Однако в сложившейся ситуации девочкам не оставалось ничего другого, кроме как быть сильными.
Уэверли дотянулась до руки Фелисити и так сильно сжала ее, что услышала хруст ее пальцев.
— Мне нужно, чтобы ты была храброй вместе со мной, Фелисити. Ты можешь сделать это?
— Конечно, — сказала Фелисити, но осторожно высвободила пальцы из ладони Уэверли.
Раздался стук в дверь. В комнату заглянула седоволосая женщина, Энн Мэтер, и с улыбкой спросила:
— Как поживает наша пациентка?
Уэверли не ответила.
Женщина села на стул у изголовья кровати. Она двигалась так же устало, как и сиделка, и Уэверли заметила, что ее лицо блестит от пота.
— А ты быстро поправляешься, — заметила Энн Мэтер.
Уэверли уставилась на свои колени. Она избегала смотреть на женщину, потому что чувствовала, что та хочет убедить ее, склонить к чему-то.
— Тебе пришлось через многое пройти, дитя, — мягко сказала женщина.
Уэверли открыла глаза:
— Я не дитя.
— Ох, дорогая, это правда. Ты сейчас, наверное, в самом разгаре полового созревания, правильно?

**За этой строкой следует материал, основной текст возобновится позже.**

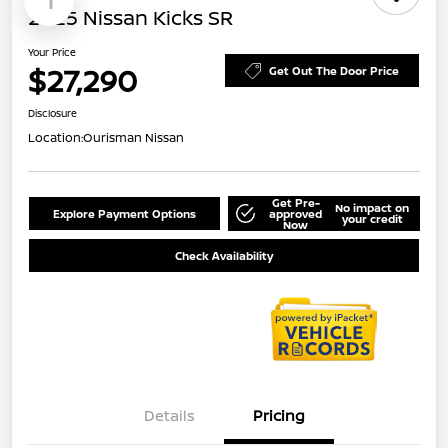
1
2025 Nissan Kicks SR
Your Price
$27,290
Get Out The Door Price
Disclosure
Location:
Ourisman Nissan
Get Pre-
No impact on
Explore Payment Options
approved
your credit
Now
Check Availability
Details
Pricing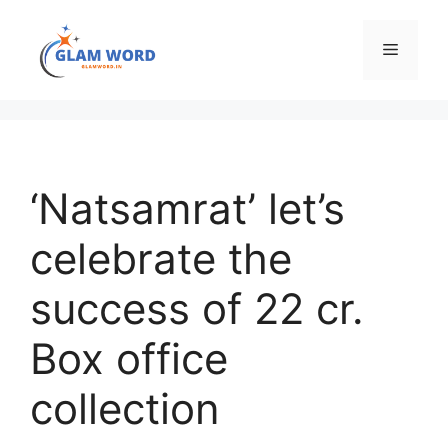
Skip
to
Menu
content
‘Natsamrat’ let’s
celebrate the
success of 22 cr.
Box office
collection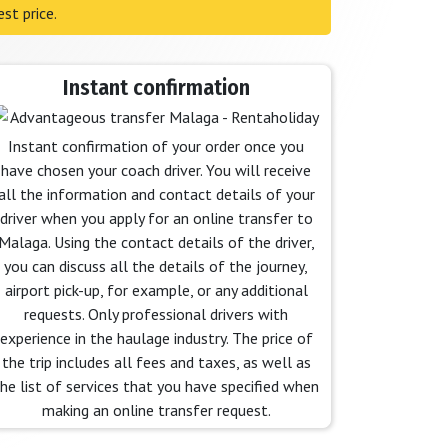
st price.
Instant confirmation
Instant confirmation of your order once you
have chosen your coach driver. You will receive
all the information and contact details of your
driver when you apply for an online transfer to
Malaga. Using the contact details of the driver,
you can discuss all the details of the journey,
airport pick-up, for example, or any additional
requests. Only professional drivers with
experience in the haulage industry. The price of
the trip includes all fees and taxes, as well as
he list of services that you have specified when
making an online transfer request.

Это был настолько неуместный вопрос, что Уэверли только молча уставилась на женщину.
— Ох, прости. На борту «Нового горизонта» мы привыкли совершенно откровенно говорить о таких вещах. Сорок три года, проведенные наедине друг с другом в космосе, заставляют людей… чувствовать себя свободно, не так ли?
Сиделка хихикнула, но под холодным взглядом Энн Мэтер осеклась.
— Уэверли, — сказала Мэтер, — мы делаем все возможное, чтобы найти выживших с «Эмпиреи». Не отчаивайтесь, хорошо?
— Правда? Вы пытаетесь помочь им?
— Это так. Мы делаем все, что в наших силах. — Энн Мэтер дружелюбно положила руку на колено Уэверли. — Дорогая, мы бы очень хотели, чтобы ты нам помогла. Помощь Фелисити была незаменима…
Фелисити сверкнула глазами, взглянув на женщину. Энн Мэтер не обратила на это внимания, хотя девочка стояла прямо рядом с ней.
— Мы думаем, что девочкам необходимо твое заверение, Уэверли. Потому что ты старшая.